Bien sûr ! Et j’en profite pour partager ce qu’est la beauté pour moi chez quelqu’un : un sourire sincère, un regard doux, une énergie rassurante, une aura qui vous permet, ne serait-ce qu’un instant, de vous libérer de vos poids, et vous fait vous sentir bien à être tout simplement. Ce genre de beauté soigne. D’ailleurs, j’estime que si l’on commençait à observer le monde et soi-même avec la notion de beauté plutôt que la notion de bien et de mal, on serait plus naturellement enclin à améliorer les choses, pour les embellir.
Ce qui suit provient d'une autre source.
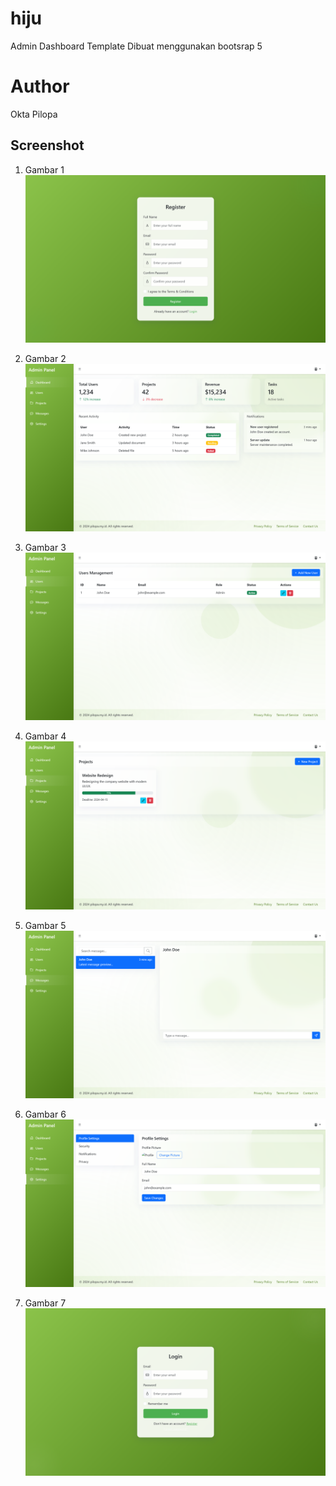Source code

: # hiju
Admin Dashboard Template
Dibuat menggunakan bootsrap 5

# Author
Okta Pilopa

## Screenshot

1. Gambar 1
![Alt Text](images/1.png)

2. Gambar 2
![Alt Text](images/2.png)

3. Gambar 3
![Alt Text](images/3.png)

4. Gambar 4
![Alt Text](images/4.png)

5. Gambar 5
![Alt Text](images/5.png)

6. Gambar 6
![Alt Text](images/6.png)

7. Gambar 7
![Alt Text](images/7.png)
J’aime beaucoup que vous ayez repris les mots de Dostoïevski (un de mes auteurs favoris) lorsque dans l’Idiot, il fait dire au Prince Mychkine : « La beauté sauvera le monde ». J’y crois car la beauté dont nous parlons, c’est la beauté d’âme.
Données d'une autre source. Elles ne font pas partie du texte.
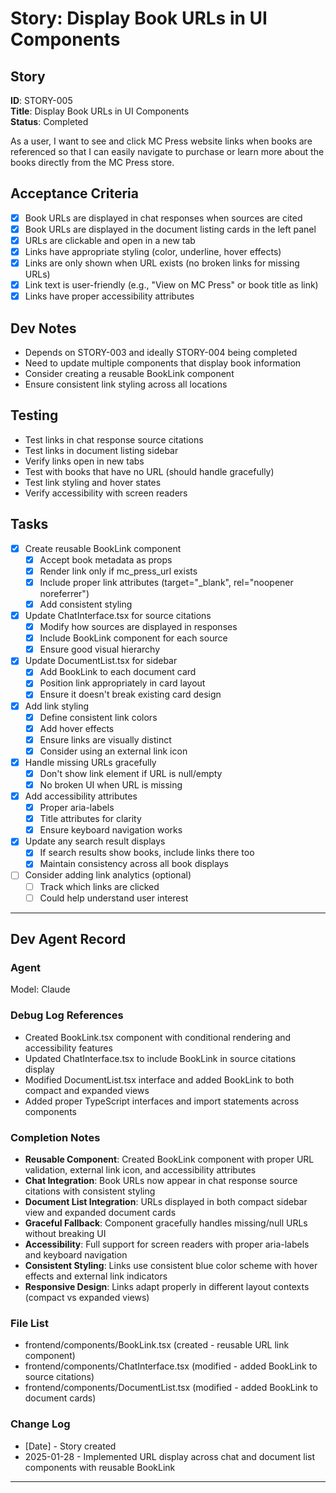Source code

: # Story: Display Book URLs in UI Components

## Story
**ID**: STORY-005  
**Title**: Display Book URLs in UI Components  
**Status**: Completed

As a user, I want to see and click MC Press website links when books are referenced so that I can easily navigate to purchase or learn more about the books directly from the MC Press store.

## Acceptance Criteria
- [x] Book URLs are displayed in chat responses when sources are cited
- [x] Book URLs are displayed in the document listing cards in the left panel
- [x] URLs are clickable and open in a new tab
- [x] Links have appropriate styling (color, underline, hover effects)
- [x] Links are only shown when URL exists (no broken links for missing URLs)
- [x] Link text is user-friendly (e.g., "View on MC Press" or book title as link)
- [x] Links have proper accessibility attributes

## Dev Notes
- Depends on STORY-003 and ideally STORY-004 being completed
- Need to update multiple components that display book information
- Consider creating a reusable BookLink component
- Ensure consistent link styling across all locations

## Testing
- Test links in chat response source citations
- Test links in document listing sidebar
- Verify links open in new tabs
- Test with books that have no URL (should handle gracefully)
- Test link styling and hover states
- Verify accessibility with screen readers

## Tasks
- [x] Create reusable BookLink component
  - [x] Accept book metadata as props
  - [x] Render link only if mc_press_url exists
  - [x] Include proper link attributes (target="_blank", rel="noopener noreferrer")
  - [x] Add consistent styling
- [x] Update ChatInterface.tsx for source citations
  - [x] Modify how sources are displayed in responses
  - [x] Include BookLink component for each source
  - [x] Ensure good visual hierarchy
- [x] Update DocumentList.tsx for sidebar
  - [x] Add BookLink to each document card
  - [x] Position link appropriately in card layout
  - [x] Ensure it doesn't break existing card design
- [x] Add link styling
  - [x] Define consistent link colors
  - [x] Add hover effects
  - [x] Ensure links are visually distinct
  - [x] Consider using an external link icon
- [x] Handle missing URLs gracefully
  - [x] Don't show link element if URL is null/empty
  - [x] No broken UI when URL is missing
- [x] Add accessibility attributes
  - [x] Proper aria-labels
  - [x] Title attributes for clarity
  - [x] Ensure keyboard navigation works
- [x] Update any search result displays
  - [x] If search results show books, include links there too
  - [x] Maintain consistency across all book displays
- [ ] Consider adding link analytics (optional)
  - [ ] Track which links are clicked
  - [ ] Could help understand user interest

---

## Dev Agent Record

### Agent
Model: Claude

### Debug Log References
- Created BookLink.tsx component with conditional rendering and accessibility features
- Updated ChatInterface.tsx to include BookLink in source citations display
- Modified DocumentList.tsx interface and added BookLink to both compact and expanded views
- Added proper TypeScript interfaces and import statements across components

### Completion Notes
- **Reusable Component**: Created BookLink component with proper URL validation, external link icon, and accessibility attributes
- **Chat Integration**: Book URLs now appear in chat response source citations with consistent styling
- **Document List Integration**: URLs displayed in both compact sidebar view and expanded document cards
- **Graceful Fallback**: Component gracefully handles missing/null URLs without breaking UI
- **Accessibility**: Full support for screen readers with proper aria-labels and keyboard navigation
- **Consistent Styling**: Links use consistent blue color scheme with hover effects and external link indicators
- **Responsive Design**: Links adapt properly in different layout contexts (compact vs expanded views)

### File List
- frontend/components/BookLink.tsx (created - reusable URL link component)
- frontend/components/ChatInterface.tsx (modified - added BookLink to source citations)
- frontend/components/DocumentList.tsx (modified - added BookLink to document cards)

### Change Log
- [Date] - Story created
- 2025-01-28 - Implemented URL display across chat and document list components with reusable BookLink

---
La quête du Beau n’est donc pas réservé à la démarche artistique ?
Au contraire, je suis parfois surprise de constater qu’un artiste, en constante quête de perfection dans son travail, puisse mettre de côté cette recherche en tous ses gestes et pensées. Personnellement, je ne me sentirais pas sincère dans mon travail artistique si je n’étais pas aussi exigeante dans mon travail mental et émotionnel. Un mauvais coup de pinceau est un mauvais coup de pinceau, on l’accepte et on le retravaille ; et peut-être devrait-on envisager ainsi les actes que nous posons sur la toile qu’est la terre.